— BEGIN EXCERPTED TEXT —

5. The invention according to claim 4 wherein a control means for
said second heater includes a switch in series with said second
heater means being energized when either of said first or second
control switching means is in its second position.
6. The invention according to claim 5 wherein outdoor fan control
means including a switch in series with said outdoor fan motor
being energized when said first control means is in said second
position so that said fan motor is de-energized when said first
control senses a temperature below said selected low temperature.
Description
BACKGROUND OF THE INVENTION
(1) Field of the Invention
The present invention relates to reverse cycle heat pump and more
particularly to a control system for providing defrosting and
supplemental heat in the heating cycle.
(2) Description of the Prior Art
Heat pump air conditioners are required to heat an enclosure under
all outdoor ambient temperatures. In the heating mode the outdoor
heat exchanger functions as the evaporator and accordingly may
operate at such low ambient temperatures to cause the accumulation
of a coating or layer of frost. Since such a layer of frost
operates as a barrier to heat transfer between the evaporator and
the air being circulated over the evaporator, the efficiency of the
unit is markedly reduced. Also, unless means are provided for
interrupting this accumulation of frost, the evaporator can become
completely filled or covered with a layer of frost which may
eventually cause compressor motor or other damage to the unit.
It has been customary in some present units to shut down the unit
until the frost has melted. Another practice is to reverse the
refrigerant system so that the outside heat exchanger functions as
the condenser to melt accumulated frost. In both of these systems,
the heating function is interrupted until the frost is eliminated
and the system once again can function in the heat mode. Since
these interruptions during extreme cold outdoor ambient
temperatures can be frequent, it results in uneven temperatures
generally below the accepted comfort range.
U.S. Pat. No. 3,159,981-Huskey, assigned to the General Electric
Company, assignee of the present invention, discloses a
self-contained air conditioning unit including a reversible
refrigeration system and a control circuitry designed to interrupt
the operation of the refrigeration system whenever either the
outdoor or indoor heat exchanger attains a frosting temperature and
to supply auxiliary heat to an enclosure whenever the operation of
the refrigeration system is thus interrupted during a heating
cycle. The frost control switch includes a vapor-filled bellows and
capillary tube sensing element connected to the bellows. The tube
is arranged with a first portion in contact with one of the heat
exchangers and a second portion in contact with the other heat
exchanger whereby the bellows operated switch will stop the
compressor when either heat exchanger attains a frosting
temperature.

— END EXCERPTED TEXT —
— BEGIN SUPPLIED DATA —

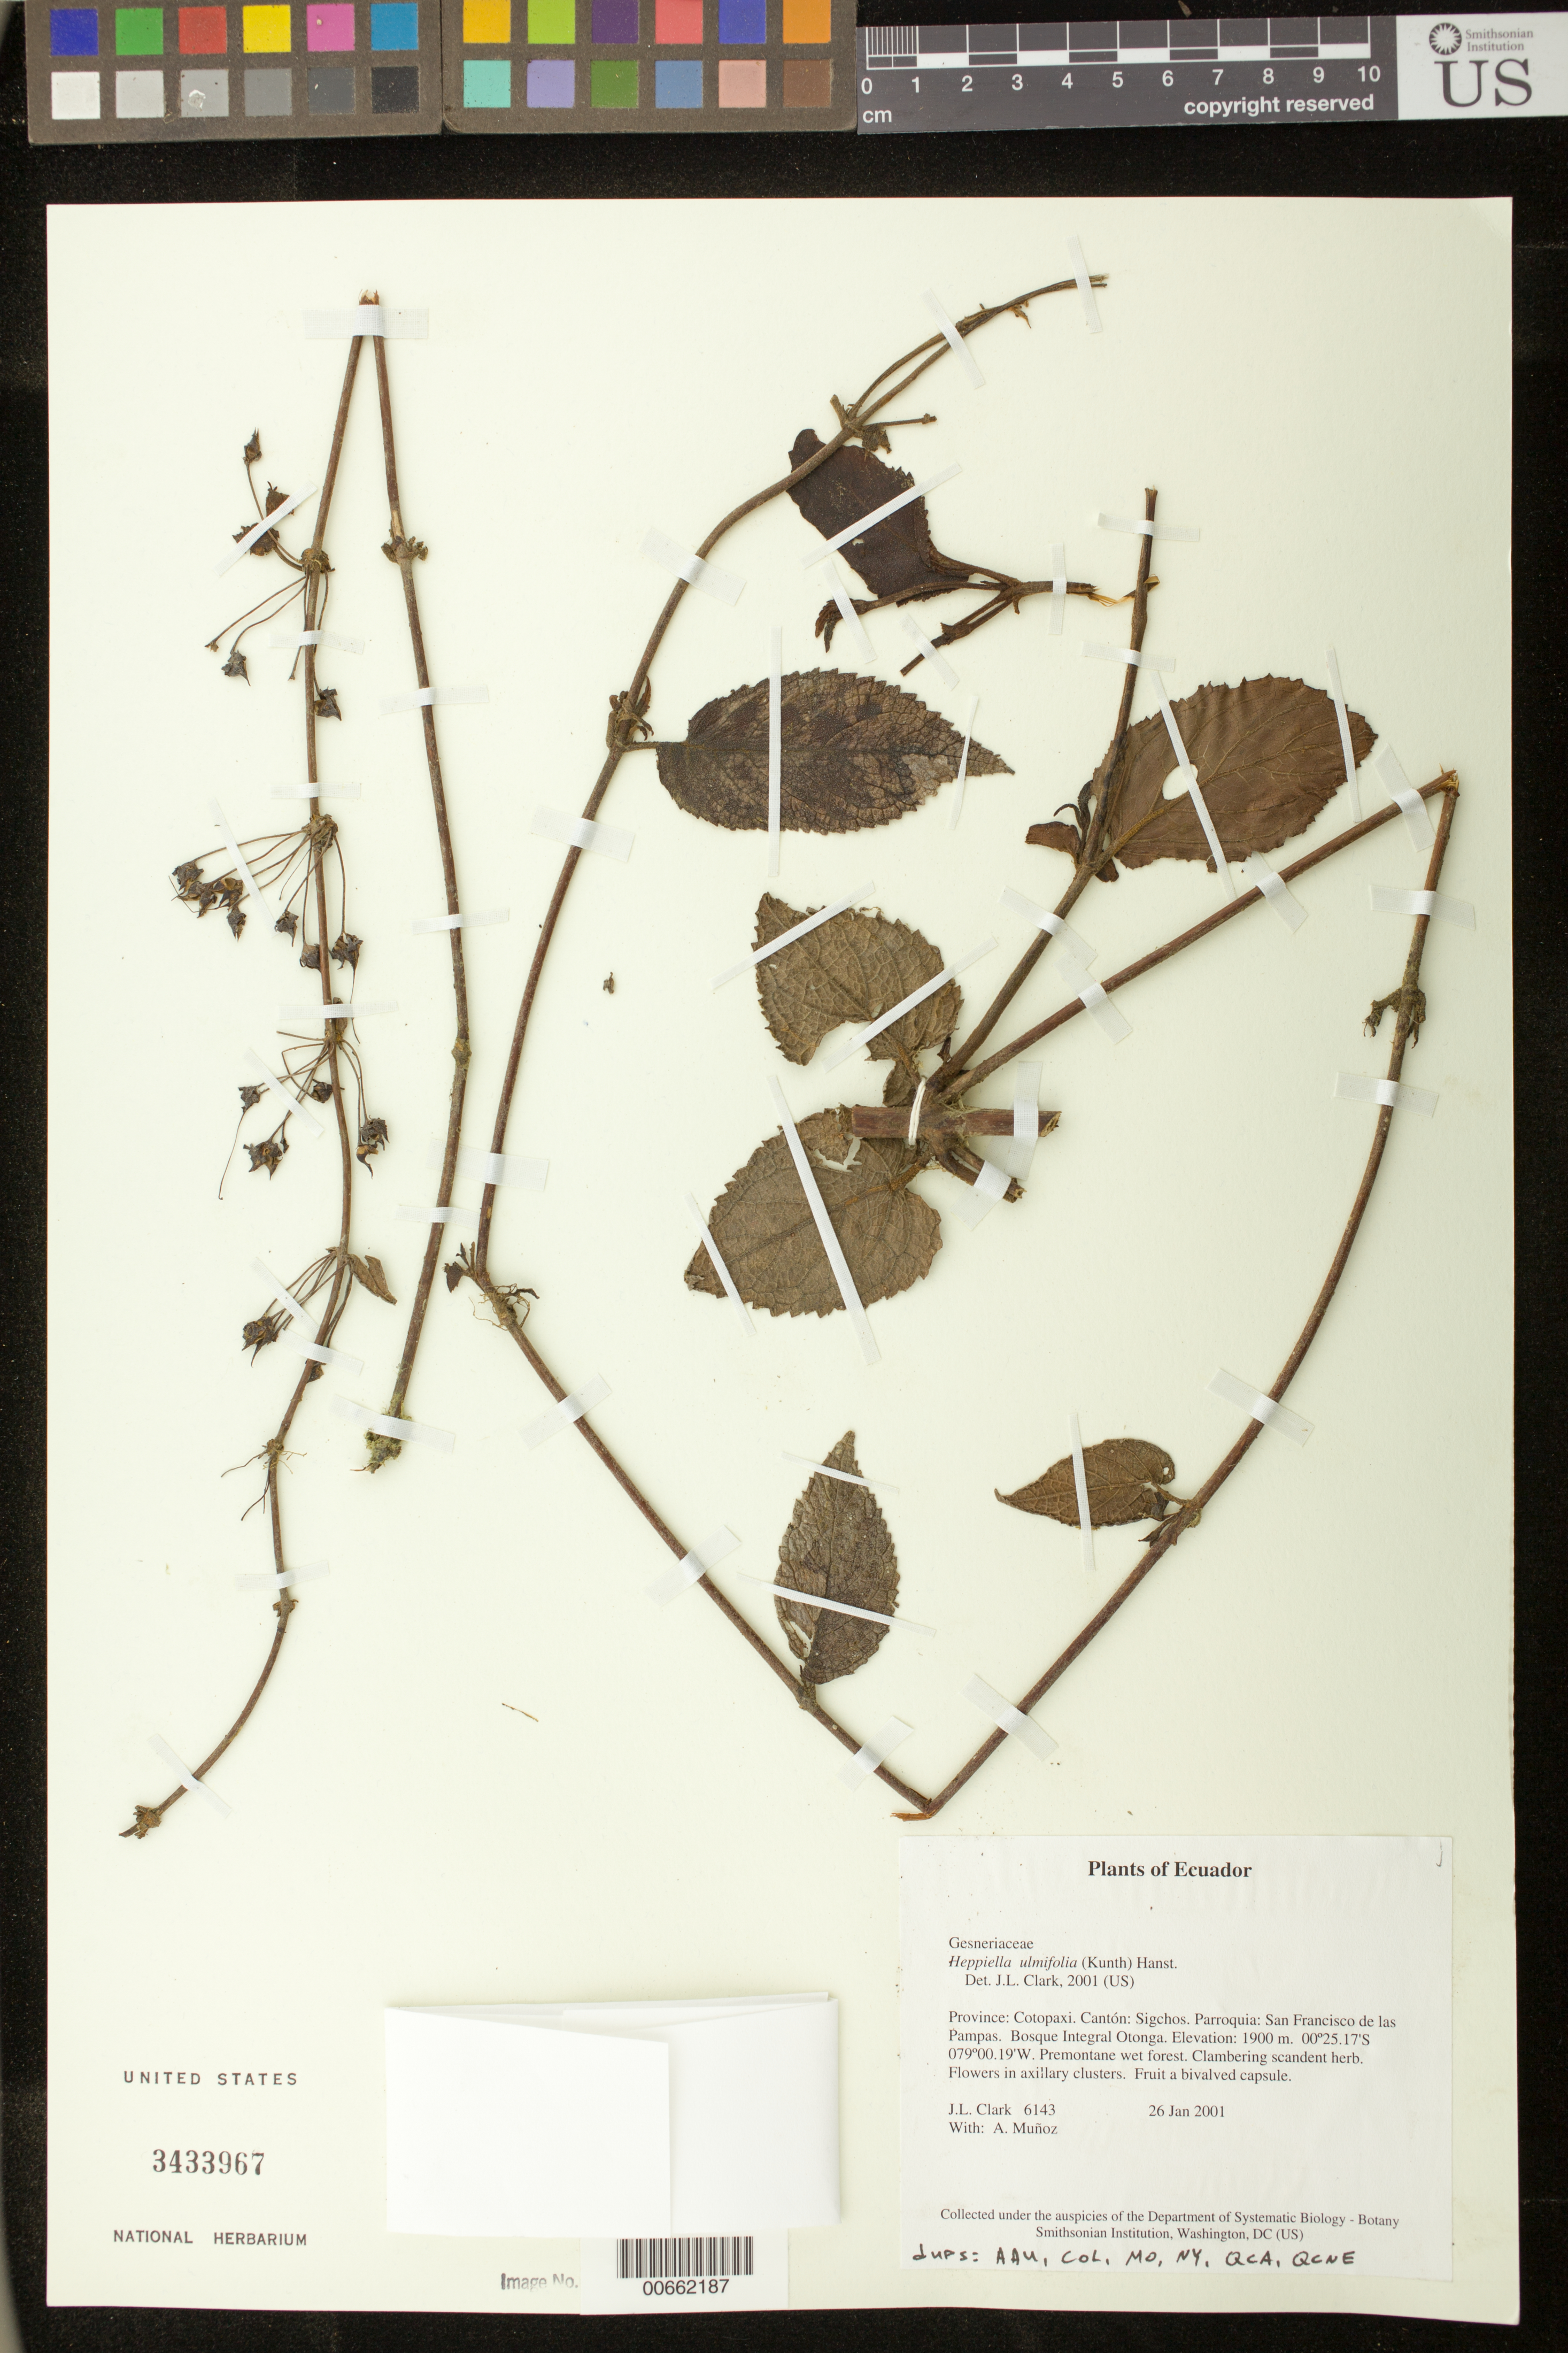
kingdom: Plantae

— END SUPPLIED DATA —
— BEGIN SUPPLIED DATA —

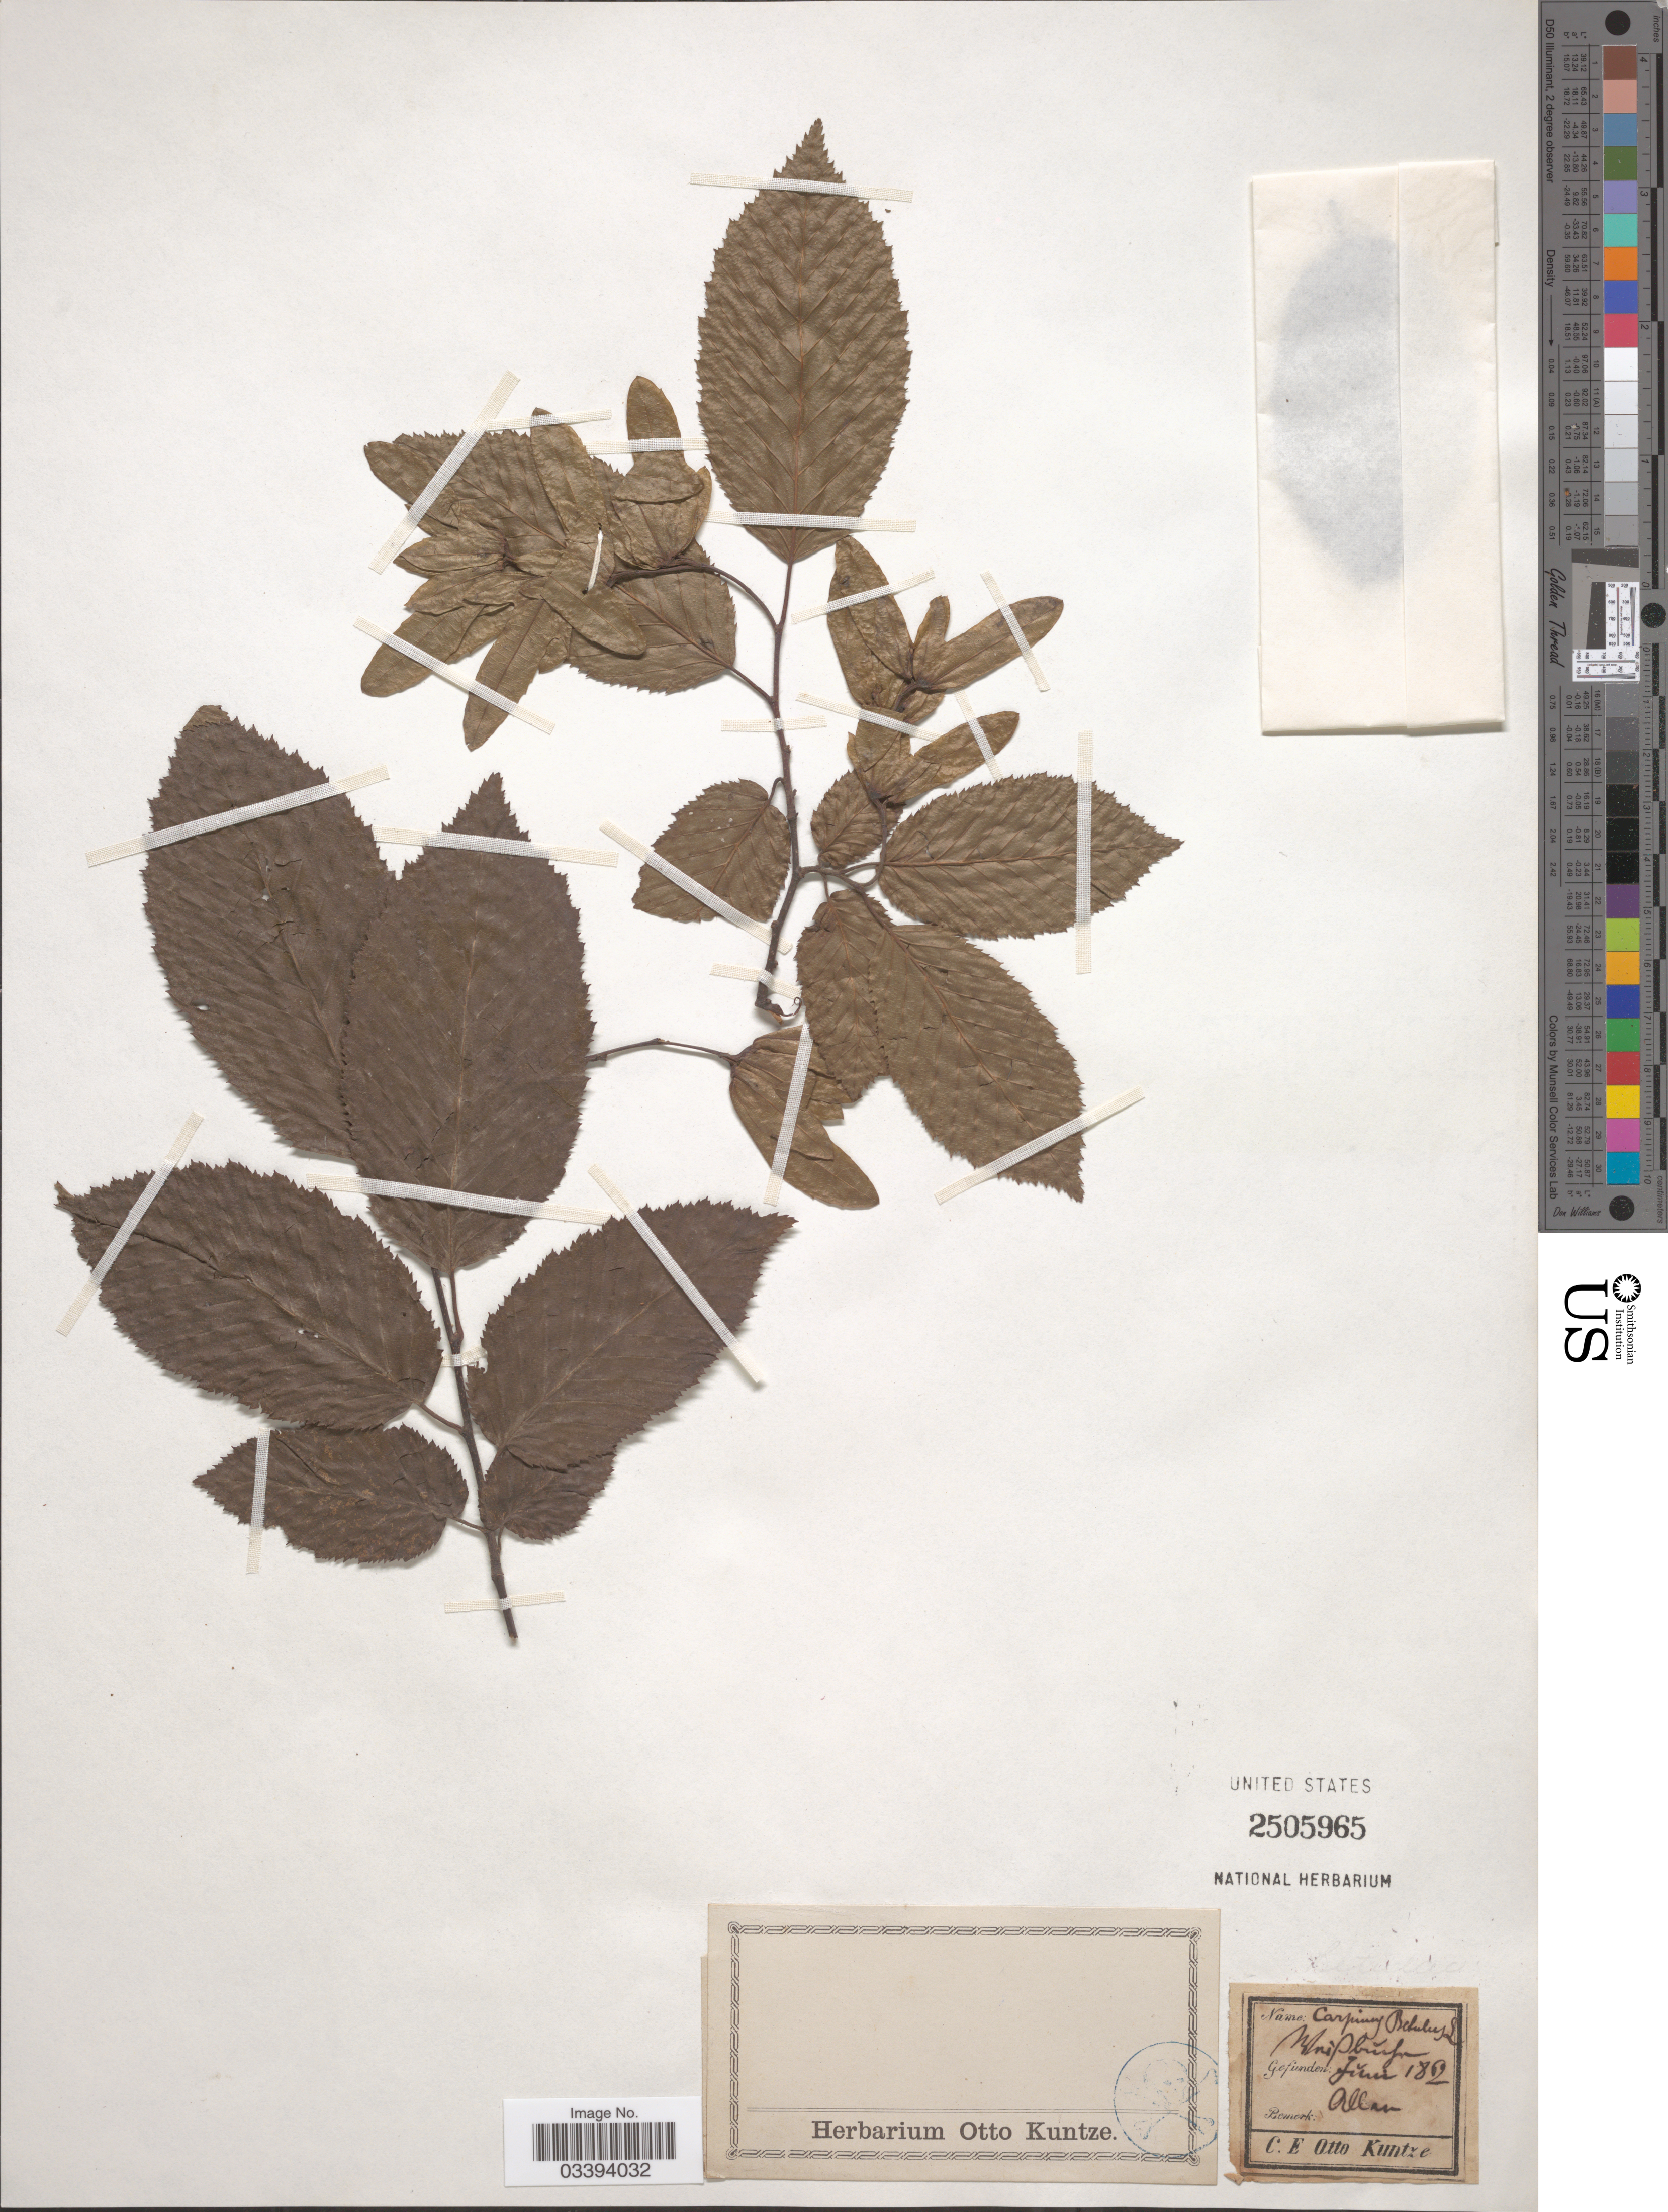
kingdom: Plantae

— END SUPPLIED DATA —

_WHAT YOU NEED TO DO_:
**1)** Reproduce the heat pump patent excerpt word for word, starting at "(2) Description of" and ending at "to the unit.".
**2)** In the heat pump patent excerpt, which company is named as assignee of U.S. Pat. No. 3,159,981?
**3)** Decide whether each statement agrees with the heat pump patent excerpt, answering yes or no and quoting the words that settle it.
(a) In the heating mode, the outdoor heat exchanger serves as the evaporator.
(b) The frost control switch in the Huskey patent uses a mercury bulb as its sensing element.
(c) Frequent interruptions during extreme cold produce temperatures above the accepted comfort range.

_FINAL RESULTS_:
**1)**
(2) Description of the Prior Art
Heat pump air conditioners are required to heat an enclosure under
all outdoor ambient temperatures. In the heating mode the outdoor
heat exchanger functions as the evaporator and accordingly may
operate at such low ambient temperatures to cause the accumulation
of a coating or layer of frost. Since such a layer of frost
operates as a barrier to heat transfer between the evaporator and
the air being circulated over the evaporator, the efficiency of the
unit is markedly reduced. Also, unless means are provided for
interrupting this accumulation of frost, the evaporator can become
completely filled or covered with a layer of frost which may
eventually cause compressor motor or other damage to the unit.

**2)** The General Electric Company.

**3)**
(a) Yes: "In the heating mode the outdoor heat exchanger functions as the evaporator"
(b) No: "The frost control switch includes a vapor-filled bellows and capillary tube sensing element connected to the bellows."
(c) No: "it results in uneven temperatures generally below the accepted comfort range"